I admit there's quite a lot of blurring of the meaning of Istanbul mustaches. I also admit I go a bit weak at the knees and find myself unable to do much but dribble.



That's right. Turkish men are rocking the mustache. Or should I say "rawking?" These are guys who can grow a whole face of hair in 2 days, and change the style every 8 hours or so. When a Turkish man decides to grow a beard, it's done by then end of the week and he's already bored of trimming it. But the thing about the Turkish mustache is, when a Turkish fellow has a mustache, it still looks hot even after his 11am shadow has fully taken hold.

I've hated mustaches for a long time. To me, they represent the icky part of the 70s.
The cheesy.

 And the sleazy.

 Or they represent "hot, but hopelessly gay." By "hopeless," I mean, "hopeless for me."
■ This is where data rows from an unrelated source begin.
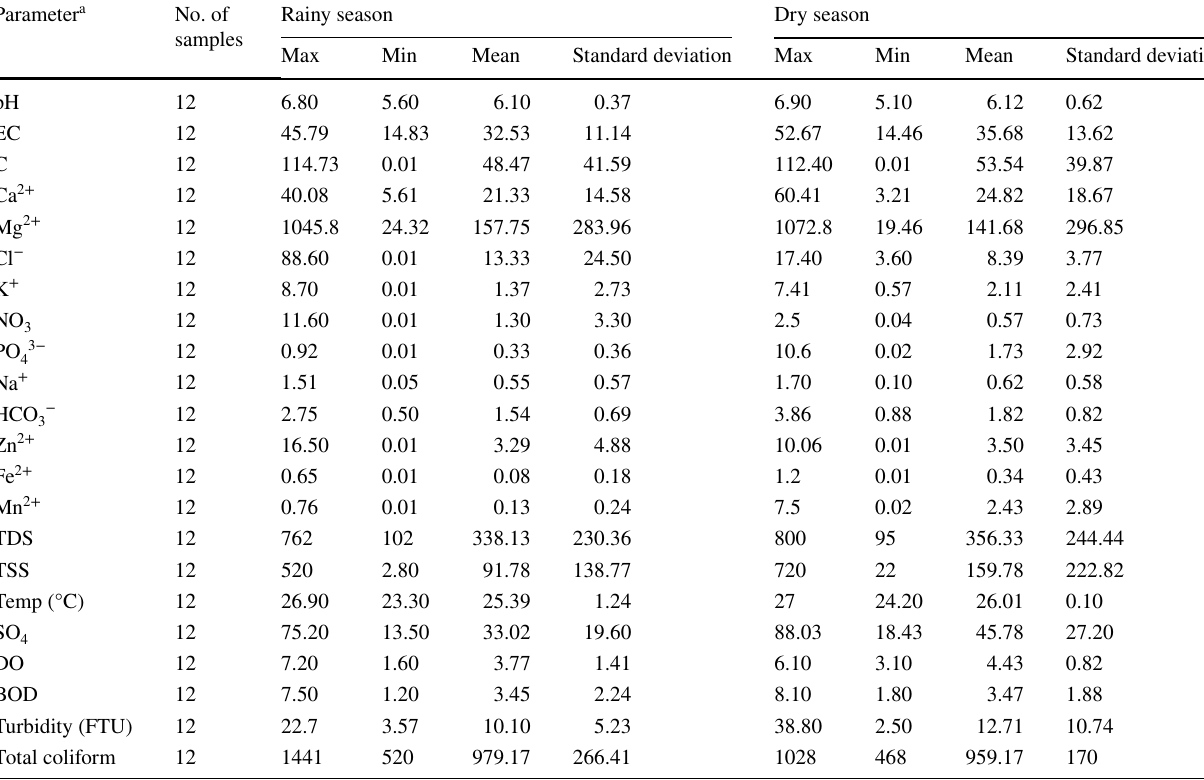
Table 7 Descriptive statistics of the analyzed hydro-geochemical properties Parameter a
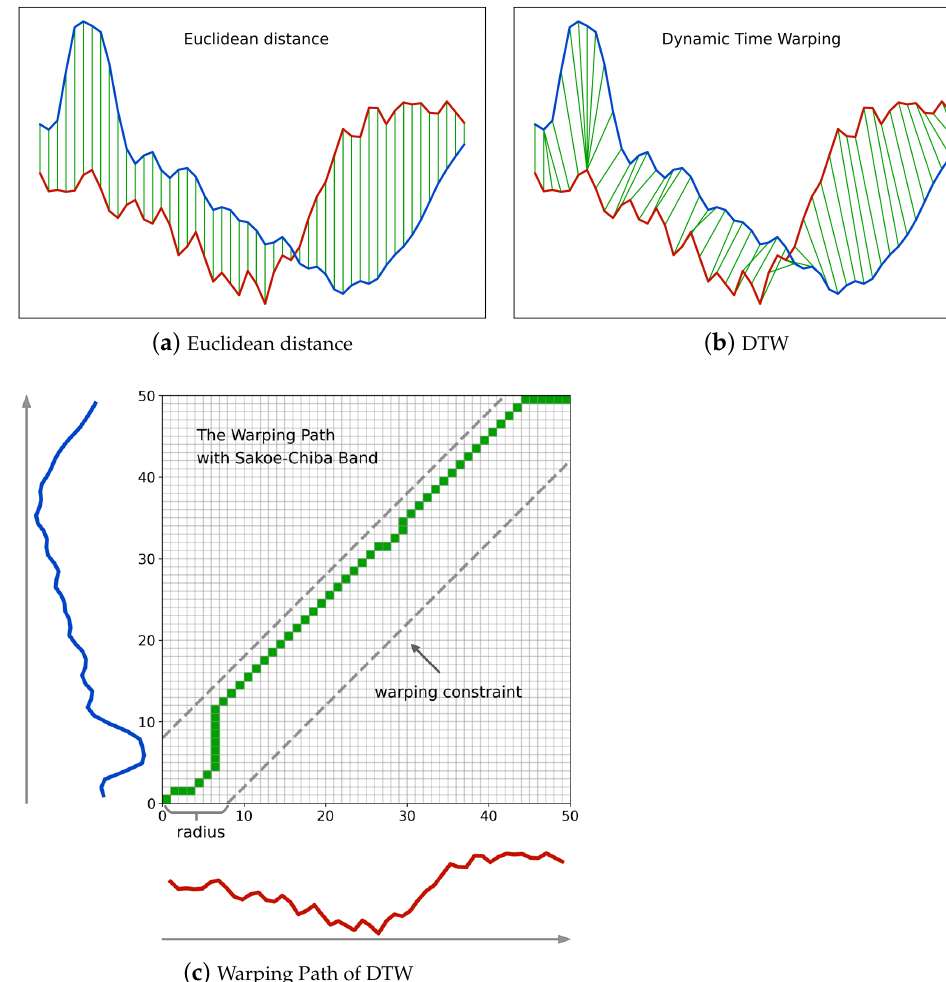
Figure 2. Examples of Euclidean distance, DTW and the warping path of DTW with Sakoe– Chiba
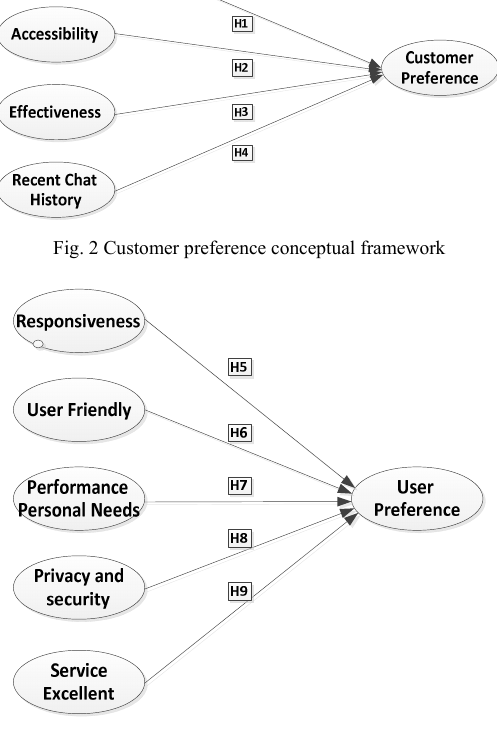
Fig. 3 User preference conceptual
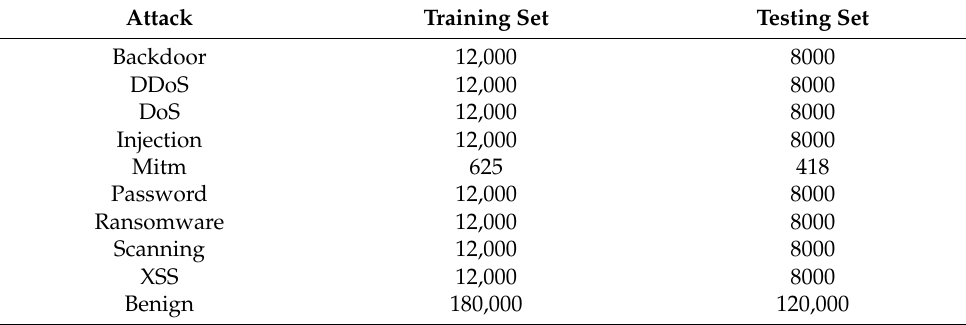
Table 4. Training set and testing set used in [46].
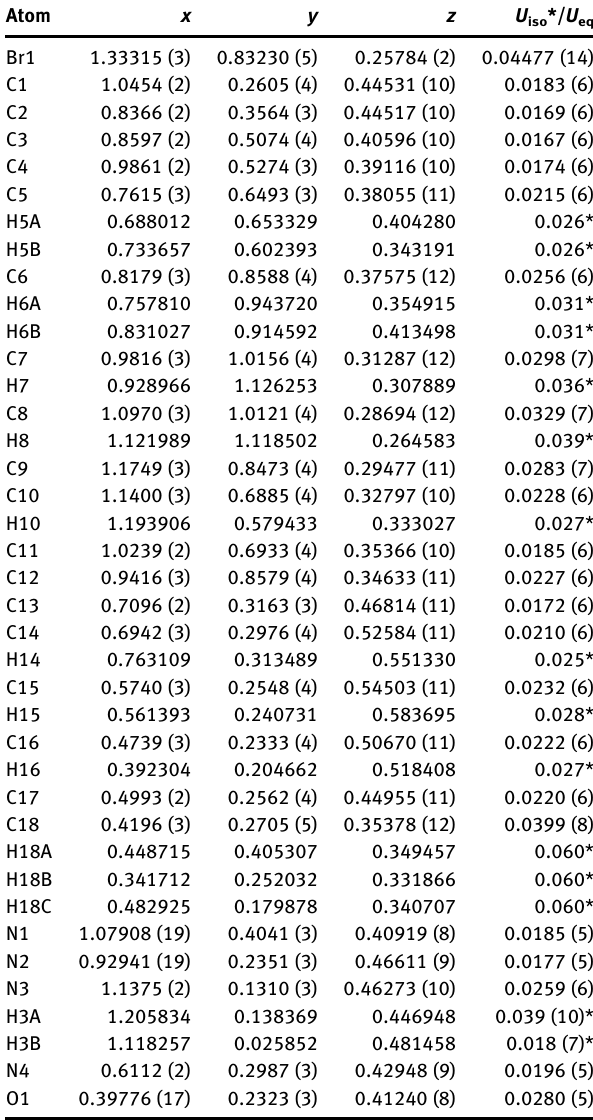
Table  : Fractional atomic coordinates and isotropic or equivalent isotropic displacement parameters (Å 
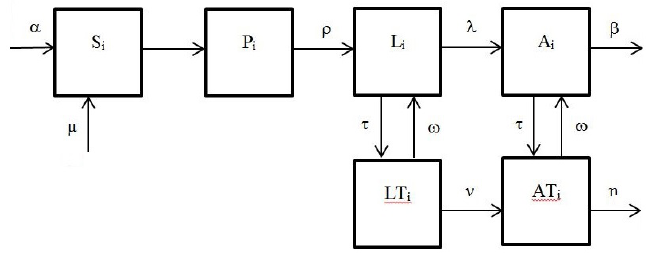
Figure 1. The San Francisco City Clinic Cohort (SFCCC) model with testing and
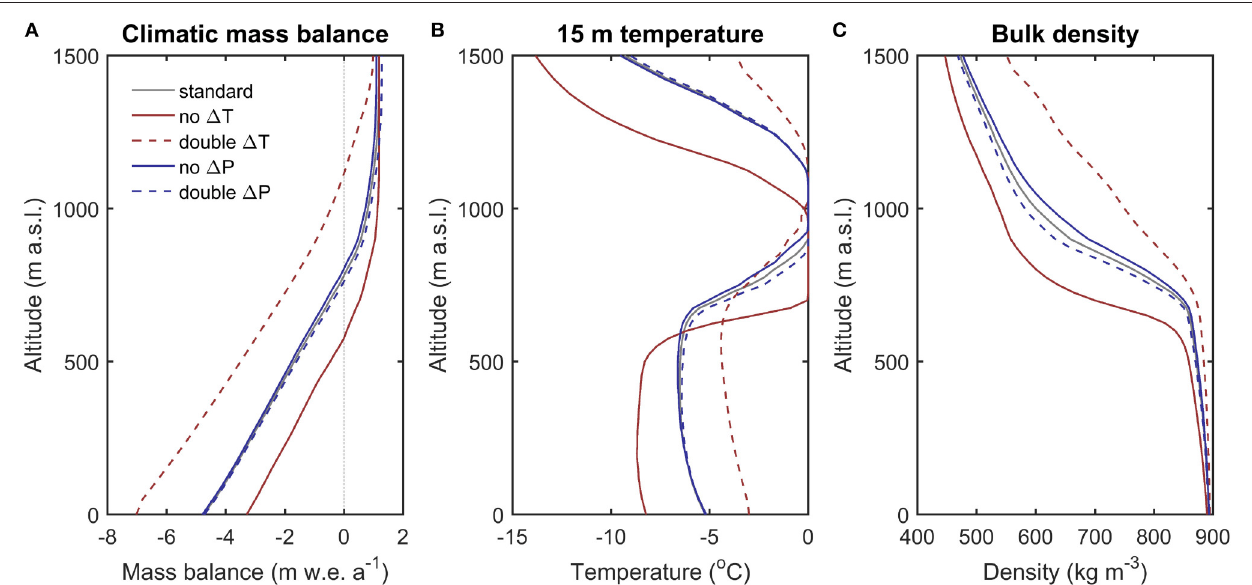
FIGURE 8 | Sensitivity of the 2014–2104 mean climatic mass balance (A) , 15-m subsurface temperature (B) and the 0–10m bulk density (C) for a range of future climate scenarios.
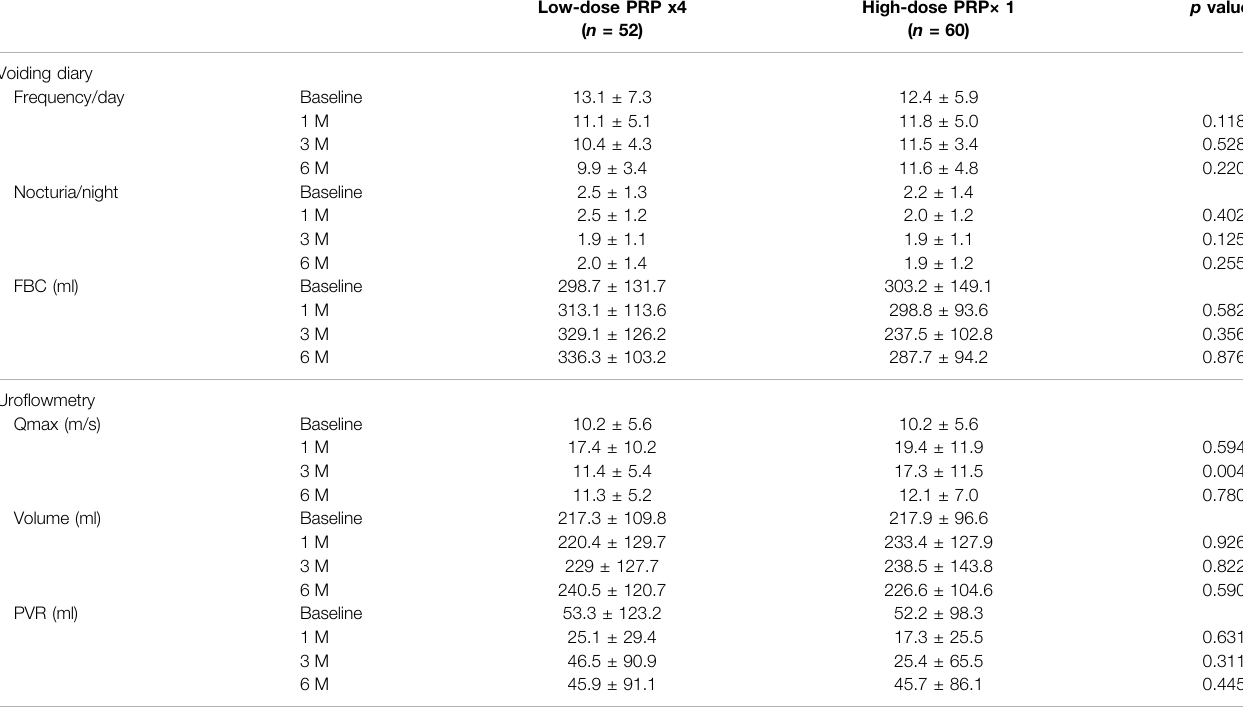
TABLE 5 | Changes in voiding diary and uro fl owmetry parameters among treatment groups from baseline to end-points.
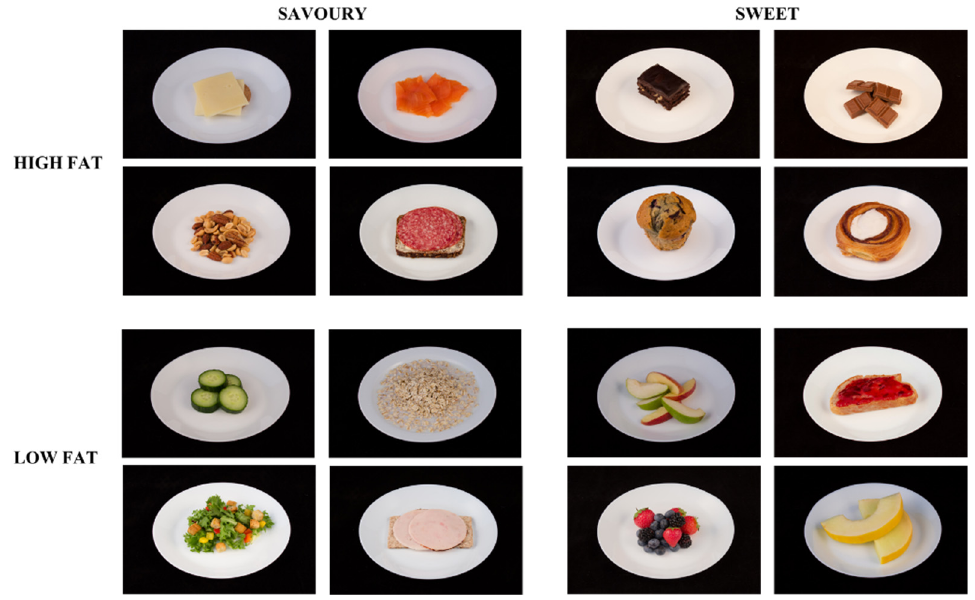
Figure 2. Food images included in the Leeds Food Preference Questionnaire. Foods differed according to sweet and savoury taste and fat content, resulting in four combined food categories.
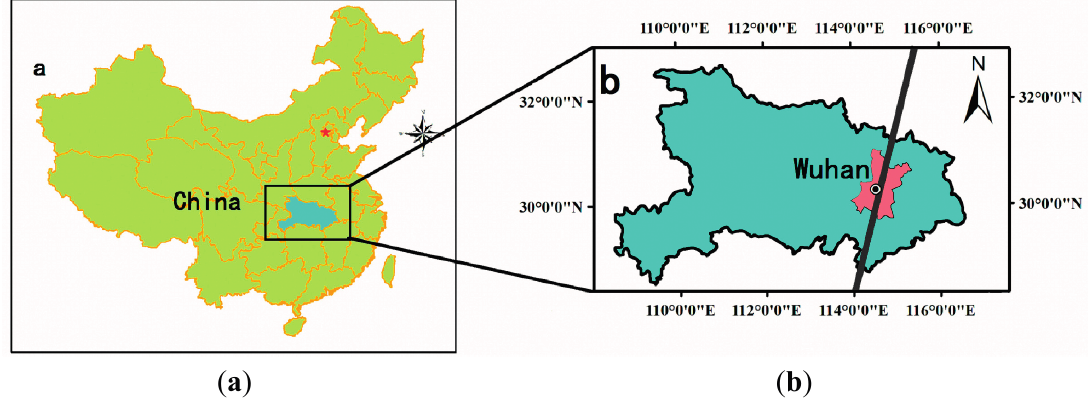
Figure 1. Location of study area: ( a ) location of Hubei Province, China and ( b ) location of Wuhan in Hubei Province (solid black line represents the CALIPSO track passing over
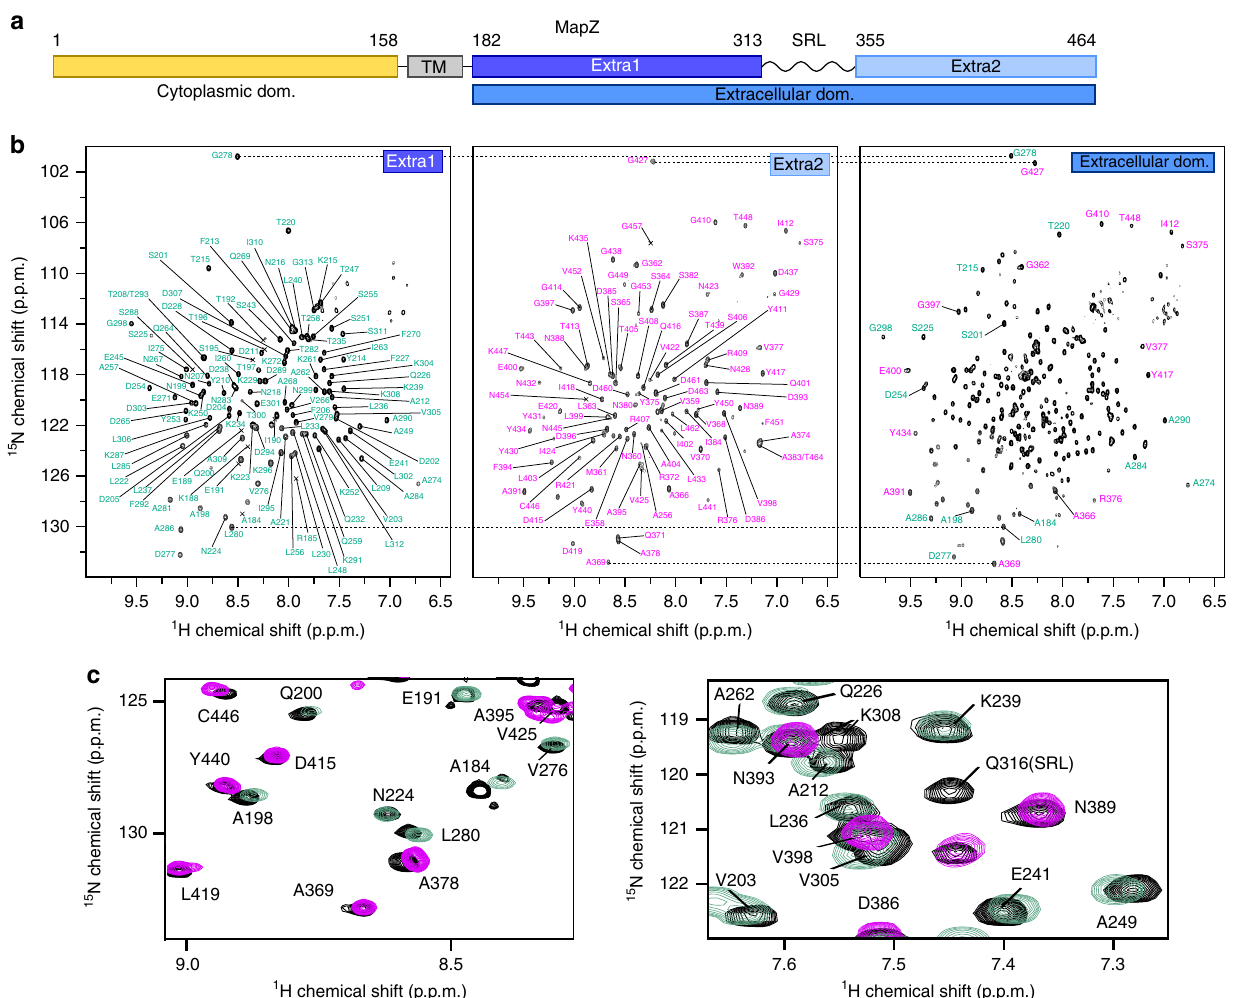
Figure 1 | Organization of MapZ and NMR characterization of its extracellular domain. ( a ) Architecture of MapZ. MapZ is composed of a cytoplasmic (in yellow) and an extracellular domain (in blue; residues 1–158 and 182–464, respectively), connected through a transmembrane a -helix (in grey). The extracellular domain of MapZ (MapZ extra ) is predicted by bioinformatic approaches 15 to be divided in two independent subdomains MapZ extra1 (in dark blue) and MapZ extra2 (in pale blue) linked by a flexible serine-rich stretch (from residues 314–354). MapZ extra1 and MapZ extra2 extend from residues 182–313 and 355–464, respectively. ( b ) 2D-[ 1 H, 15 N]-BEST-TROSY of MapZ extra1 (left), MapZ extra2 (middle) and MapZ extra (right). Assignment of the resonances of the MapZ extra1 and MapZ extra2 subdomains is displayed in turquoise and magenta, respectively. A full resonance assignment of the MapZ extra spectrum is reported in Supplementary Fig. 3. ( c ) Excerpts of the superimposition of the 2D-[ 1 H, 15 N]-BEST-TROSY spectra of MapZ extra1 (turquoise), MapZ extra2 (magenta) and MapZ extra (black). Assignments for the full-length construct are reported in black for each of the resonances. They all show a good overlay with resonances of the individual subdomains, with the exception of K308 that is affected due to its location at the C terminus of MapZ extra1 (in the later construct the resonance is superimposed with the resonance in magenta of N393) and of Q316, which is part of the SRL and thus absent from MapZ extra1 or MapZ extra2 . This superimposition highlights the preservation of the fold of the isolated subdomains in the full-length construct, as outlined by dashed lines in b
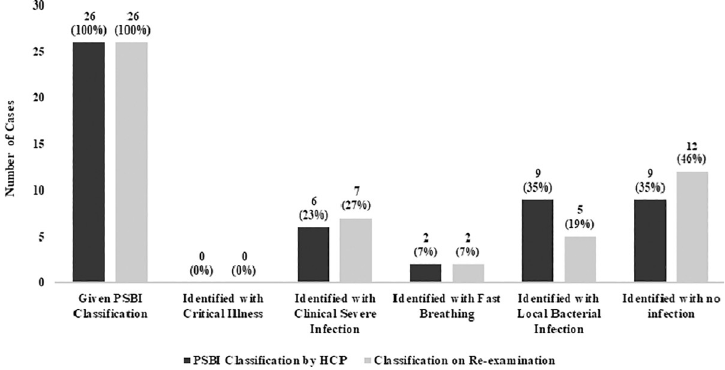
Fig 2. Identification of PSBI in infants aged 0–59 days by the HCP and on re-examination by surveyor (n = 26).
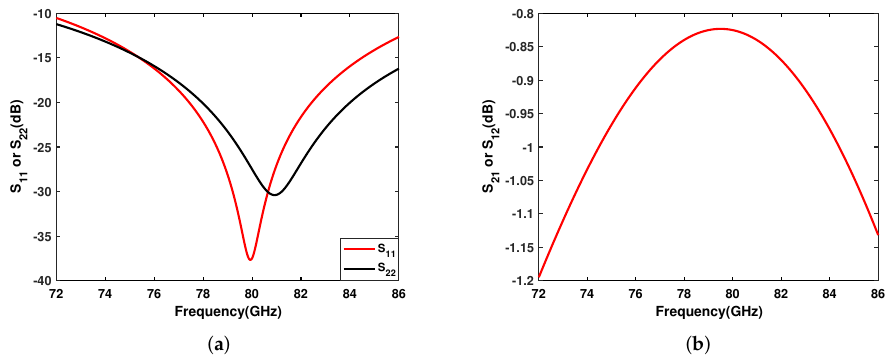
Figure 5. Simulation results of the package-board transition. ( a ) S 11 or S 22 , ( b ) S 21 or S 12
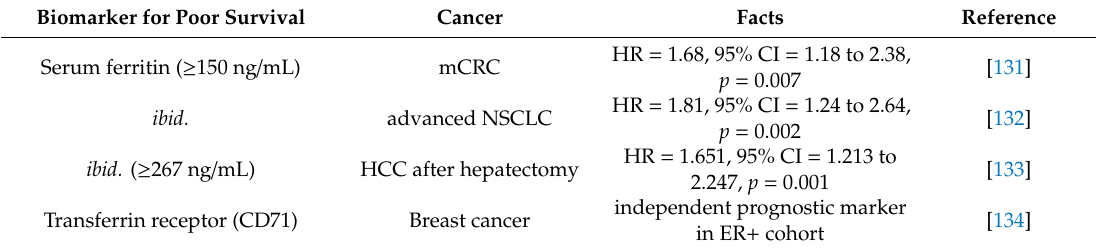
Table 2. Representative human facts on the association of iron and cancer prognosis.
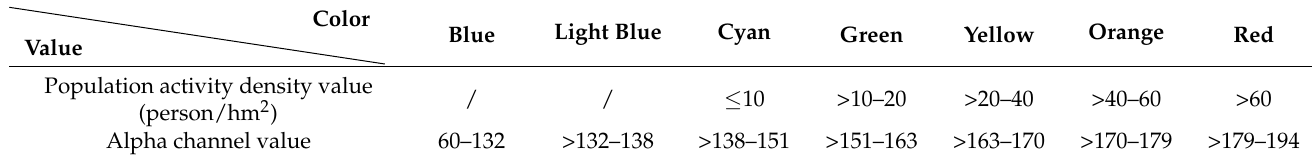
Table 5. Correspondence between population density and alpha channel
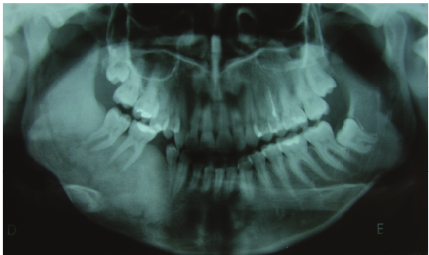
of the image with the appearance of ground glass in the right hemimandible. It can be seen that pieces 4.5 and 4.8 have been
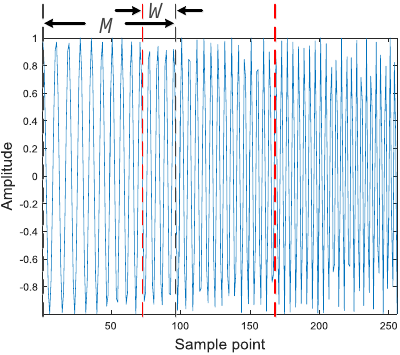
Figure 8. Signal segmentation diagram.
Just fuck off already, please.
But I'm definitely coming around on the mustache thing. In spades.

I've noticed a resurgence of interesting facial hair or Portland hipsters the last few times I've been home. While I applaud the re-emergence of muttonchops in theory, in practice on a fair, ginger-gened, otherwise hairless fellow that needs 6 months to grow proper muttonchops... well, ew. Same goes for their patchy goatees and frail beards.

I wasn't the least bit impressed with any of the mustaches I saw on this last trip back to the States. Bringing back the mustache pleases me in theory, much like the attempts to bring back the hat and the pipe. But again, in practice, I'm kind of like, "You dick. Quit trying so hard."

I know. I'm a judgmental bastard.

Even this guy earns a few hawt points.
But the Turkish mustache. Damn. It's cool. And pretty bad-ass when done right.

Maybe I'm overly optimistic, but in addition to the hot-ness of the Turkish mustache, I'm also hoping those guys are quietly sporting a revolution of sorts. The semiotics haven't changed, after all.





Dear Turkish men,

Thanks for making my day a little brighter, every day.